* _Work request 1_
Rewrite the paragraph of the embryo vitrification text that begins "The vitrification solutions were prepared" as a short list, keeping its main facts.
* _Work request 2_
In the embryo vitrification text, switch "galactose" to "sucrose" and write out the part that opens with the words containing "The vitrification solutions" and closes with "further 24 h.".

* _Text_
※ ※ ※
The vitrification solutions were prepared in 2.5 mM HEPES and 20% FCS supplemented TCM 199. Good quality embryos were vitrified in 0.25 ml straws following two-steps addition of cryoprotectants. Morula and blastocysts were placed in 1.75 M ethylene glycol + 1.75 M DMSO (step one) for 2-3 min. For the second step, they were placed in 7 M of 3.5 M ethylene glycol + 3.5 M DMSO for 45 s. Immediately, the straws were placed in liquid nitrogen vapor in the goblet for 1 min and then plunged into liquid nitrogen for one month. For warming, straws were held in the air for 10 s, placed in water at 37°C for 30 s, and flicked 4-6 times to mix columns. After warming, embryos were washed in 0.5 M galactose for 5 min at 20-22°C. Finally, the embryos were washed in TCM + 5% FCS and cultured at 38.5°C, 5% CO2 for a further 24 h.
※ ※ ※
[Stored entries]
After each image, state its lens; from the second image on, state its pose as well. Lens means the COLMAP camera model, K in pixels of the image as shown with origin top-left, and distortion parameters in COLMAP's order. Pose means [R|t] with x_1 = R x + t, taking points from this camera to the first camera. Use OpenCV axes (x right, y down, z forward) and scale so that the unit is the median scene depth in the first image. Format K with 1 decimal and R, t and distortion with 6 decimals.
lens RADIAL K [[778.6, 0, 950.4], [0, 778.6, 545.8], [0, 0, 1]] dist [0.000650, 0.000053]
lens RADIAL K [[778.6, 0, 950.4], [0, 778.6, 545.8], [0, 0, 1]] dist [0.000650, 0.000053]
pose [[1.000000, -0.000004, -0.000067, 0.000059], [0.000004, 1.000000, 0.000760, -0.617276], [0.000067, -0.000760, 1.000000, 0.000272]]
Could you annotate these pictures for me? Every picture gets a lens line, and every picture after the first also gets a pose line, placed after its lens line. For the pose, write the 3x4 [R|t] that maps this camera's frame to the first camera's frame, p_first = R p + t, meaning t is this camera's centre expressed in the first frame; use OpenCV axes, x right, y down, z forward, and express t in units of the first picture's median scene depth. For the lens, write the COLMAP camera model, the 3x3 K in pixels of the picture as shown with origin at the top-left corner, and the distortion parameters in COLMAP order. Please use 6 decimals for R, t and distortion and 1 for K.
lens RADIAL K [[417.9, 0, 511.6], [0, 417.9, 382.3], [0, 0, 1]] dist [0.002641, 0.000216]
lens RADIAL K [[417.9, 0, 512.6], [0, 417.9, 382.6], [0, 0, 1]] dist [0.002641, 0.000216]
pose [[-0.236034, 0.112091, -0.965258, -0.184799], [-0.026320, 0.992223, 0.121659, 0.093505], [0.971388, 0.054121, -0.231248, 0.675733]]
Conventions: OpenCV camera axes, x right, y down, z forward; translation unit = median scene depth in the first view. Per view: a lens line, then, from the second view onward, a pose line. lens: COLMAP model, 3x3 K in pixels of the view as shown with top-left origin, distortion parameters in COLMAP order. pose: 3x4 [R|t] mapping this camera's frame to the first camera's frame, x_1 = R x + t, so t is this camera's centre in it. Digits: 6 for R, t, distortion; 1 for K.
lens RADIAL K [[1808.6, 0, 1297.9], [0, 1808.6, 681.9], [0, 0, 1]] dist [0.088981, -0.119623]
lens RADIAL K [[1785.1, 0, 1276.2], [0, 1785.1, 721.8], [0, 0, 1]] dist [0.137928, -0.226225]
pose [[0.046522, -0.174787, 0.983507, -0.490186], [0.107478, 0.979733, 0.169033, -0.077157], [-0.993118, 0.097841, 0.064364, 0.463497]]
※ ※ ※
* _Expected output 1_
- Solutions: made in 2.5 mM HEPES and TCM 199 with 20% FCS.
- Vitrification: good quality embryos go into 0.25 ml straws, with cryoprotectants added in two steps.
- Step one: morula and blastocysts sit in 1.75 M ethylene glycol + 1.75 M DMSO for 2-3 min.
- Step two: 7 M of 3.5 M ethylene glycol + 3.5 M DMSO for 45 s.
- Freezing: straws go right away into liquid nitrogen vapor in the goblet for 1 min, then into liquid nitrogen for one month.
- Warming: straws are held in air for 10 s, placed in 37°C water for 30 s, and flicked 4-6 times to mix the columns.
- Washing: embryos are washed in 0.5 M galactose for 5 min at 20-22°C, then in TCM + 5% FCS.
- Culture: a further 24 h at 38.5°C and 5% CO2.

* _Expected output 2_
The vitrification solutions were prepared in 2.5 mM HEPES and 20% FCS supplemented TCM 199. Good quality embryos were vitrified in 0.25 ml straws following two-steps addition of cryoprotectants. Morula and blastocysts were placed in 1.75 M ethylene glycol + 1.75 M DMSO (step one) for 2-3 min. For the second step, they were placed in 7 M of 3.5 M ethylene glycol + 3.5 M DMSO for 45 s. Immediately, the straws were placed in liquid nitrogen vapor in the goblet for 1 min and then plunged into liquid nitrogen for one month. For warming, straws were held in the air for 10 s, placed in water at 37°C for 30 s, and flicked 4-6 times to mix columns. After warming, embryos were washed in 0.5 M sucrose for 5 min at 20-22°C. Finally, the embryos were washed in TCM + 5% FCS and cultured at 38.5°C, 5% CO2 for a further 24 h.